Goal of the exercise:
Where a line below holds the string "nose", copy that line.

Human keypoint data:
_ _ _
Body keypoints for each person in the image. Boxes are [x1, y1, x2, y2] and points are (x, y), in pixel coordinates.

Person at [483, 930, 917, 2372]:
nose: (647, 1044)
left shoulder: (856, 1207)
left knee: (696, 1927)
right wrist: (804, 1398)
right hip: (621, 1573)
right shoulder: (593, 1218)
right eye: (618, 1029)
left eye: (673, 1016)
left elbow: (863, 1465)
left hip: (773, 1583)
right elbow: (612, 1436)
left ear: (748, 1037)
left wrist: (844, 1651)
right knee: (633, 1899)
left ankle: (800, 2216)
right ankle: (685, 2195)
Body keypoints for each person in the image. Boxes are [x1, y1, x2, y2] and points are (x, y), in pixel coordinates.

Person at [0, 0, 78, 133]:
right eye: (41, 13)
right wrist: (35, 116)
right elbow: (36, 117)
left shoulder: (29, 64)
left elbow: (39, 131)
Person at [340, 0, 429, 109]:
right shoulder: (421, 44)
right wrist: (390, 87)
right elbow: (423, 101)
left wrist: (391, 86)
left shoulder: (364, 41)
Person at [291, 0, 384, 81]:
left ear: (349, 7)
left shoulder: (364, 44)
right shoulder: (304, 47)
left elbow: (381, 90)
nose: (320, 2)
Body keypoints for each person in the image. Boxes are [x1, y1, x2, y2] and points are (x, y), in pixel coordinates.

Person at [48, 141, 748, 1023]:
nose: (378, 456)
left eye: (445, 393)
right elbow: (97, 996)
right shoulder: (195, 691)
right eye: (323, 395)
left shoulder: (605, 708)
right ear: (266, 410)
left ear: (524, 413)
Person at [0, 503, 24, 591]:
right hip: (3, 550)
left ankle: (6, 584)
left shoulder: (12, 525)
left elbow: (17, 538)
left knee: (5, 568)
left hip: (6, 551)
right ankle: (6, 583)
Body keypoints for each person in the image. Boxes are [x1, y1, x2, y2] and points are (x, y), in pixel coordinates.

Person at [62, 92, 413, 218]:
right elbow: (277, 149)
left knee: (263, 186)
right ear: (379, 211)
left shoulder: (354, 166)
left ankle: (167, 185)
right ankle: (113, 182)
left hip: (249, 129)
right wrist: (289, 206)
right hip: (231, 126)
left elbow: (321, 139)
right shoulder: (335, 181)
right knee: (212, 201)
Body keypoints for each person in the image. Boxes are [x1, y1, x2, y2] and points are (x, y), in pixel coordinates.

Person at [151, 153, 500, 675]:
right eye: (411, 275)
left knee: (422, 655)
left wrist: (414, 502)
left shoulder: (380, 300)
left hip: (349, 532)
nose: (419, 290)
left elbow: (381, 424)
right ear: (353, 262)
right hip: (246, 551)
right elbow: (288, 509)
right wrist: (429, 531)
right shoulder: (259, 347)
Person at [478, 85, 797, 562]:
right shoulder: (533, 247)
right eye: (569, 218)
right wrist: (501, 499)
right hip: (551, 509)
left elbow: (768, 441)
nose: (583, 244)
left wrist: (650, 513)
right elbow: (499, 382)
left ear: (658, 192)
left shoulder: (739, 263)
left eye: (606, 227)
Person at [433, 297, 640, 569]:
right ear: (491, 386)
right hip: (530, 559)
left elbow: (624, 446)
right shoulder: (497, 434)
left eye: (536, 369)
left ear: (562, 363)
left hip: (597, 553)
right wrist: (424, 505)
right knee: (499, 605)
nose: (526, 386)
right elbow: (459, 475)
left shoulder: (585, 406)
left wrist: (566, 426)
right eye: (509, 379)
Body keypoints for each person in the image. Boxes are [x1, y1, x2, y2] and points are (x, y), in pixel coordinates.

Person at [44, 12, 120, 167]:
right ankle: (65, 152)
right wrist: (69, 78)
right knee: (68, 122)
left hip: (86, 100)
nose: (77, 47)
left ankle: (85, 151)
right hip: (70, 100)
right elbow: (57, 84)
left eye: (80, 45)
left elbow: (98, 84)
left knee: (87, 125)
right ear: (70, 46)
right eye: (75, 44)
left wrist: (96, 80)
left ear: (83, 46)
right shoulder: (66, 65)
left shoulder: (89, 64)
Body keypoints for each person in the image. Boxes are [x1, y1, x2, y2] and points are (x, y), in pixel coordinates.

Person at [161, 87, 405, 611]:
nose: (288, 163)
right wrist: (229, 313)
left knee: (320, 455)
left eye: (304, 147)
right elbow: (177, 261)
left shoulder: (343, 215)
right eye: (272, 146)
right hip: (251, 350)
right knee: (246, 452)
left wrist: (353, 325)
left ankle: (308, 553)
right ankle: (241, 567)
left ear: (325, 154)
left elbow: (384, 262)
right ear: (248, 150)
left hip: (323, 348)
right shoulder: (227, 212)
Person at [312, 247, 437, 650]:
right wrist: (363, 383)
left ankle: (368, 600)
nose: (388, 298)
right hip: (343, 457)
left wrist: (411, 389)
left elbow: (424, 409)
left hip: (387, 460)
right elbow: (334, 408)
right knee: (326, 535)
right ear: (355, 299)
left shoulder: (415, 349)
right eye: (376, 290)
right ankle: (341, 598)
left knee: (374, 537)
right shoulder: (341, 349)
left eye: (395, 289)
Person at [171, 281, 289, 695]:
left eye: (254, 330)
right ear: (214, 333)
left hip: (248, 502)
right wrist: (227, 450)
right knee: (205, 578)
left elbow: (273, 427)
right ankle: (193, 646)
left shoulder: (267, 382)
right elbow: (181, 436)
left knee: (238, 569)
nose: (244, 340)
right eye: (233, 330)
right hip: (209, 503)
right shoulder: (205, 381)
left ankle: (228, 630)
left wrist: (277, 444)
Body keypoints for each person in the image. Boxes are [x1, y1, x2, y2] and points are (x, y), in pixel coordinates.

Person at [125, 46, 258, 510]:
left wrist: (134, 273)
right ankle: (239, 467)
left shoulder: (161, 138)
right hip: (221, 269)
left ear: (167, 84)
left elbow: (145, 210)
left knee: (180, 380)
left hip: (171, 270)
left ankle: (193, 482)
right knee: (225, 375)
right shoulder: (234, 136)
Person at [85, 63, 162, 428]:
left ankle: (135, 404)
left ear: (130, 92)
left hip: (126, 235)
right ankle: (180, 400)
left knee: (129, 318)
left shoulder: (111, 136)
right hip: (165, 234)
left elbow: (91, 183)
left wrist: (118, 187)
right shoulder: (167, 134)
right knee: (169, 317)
_ _ _
Your solution:
nose: (647, 1044)
nose: (320, 2)
nose: (378, 456)
nose: (419, 290)
nose: (583, 244)
nose: (526, 386)
nose: (77, 47)
nose: (288, 163)
nose: (388, 298)
nose: (244, 340)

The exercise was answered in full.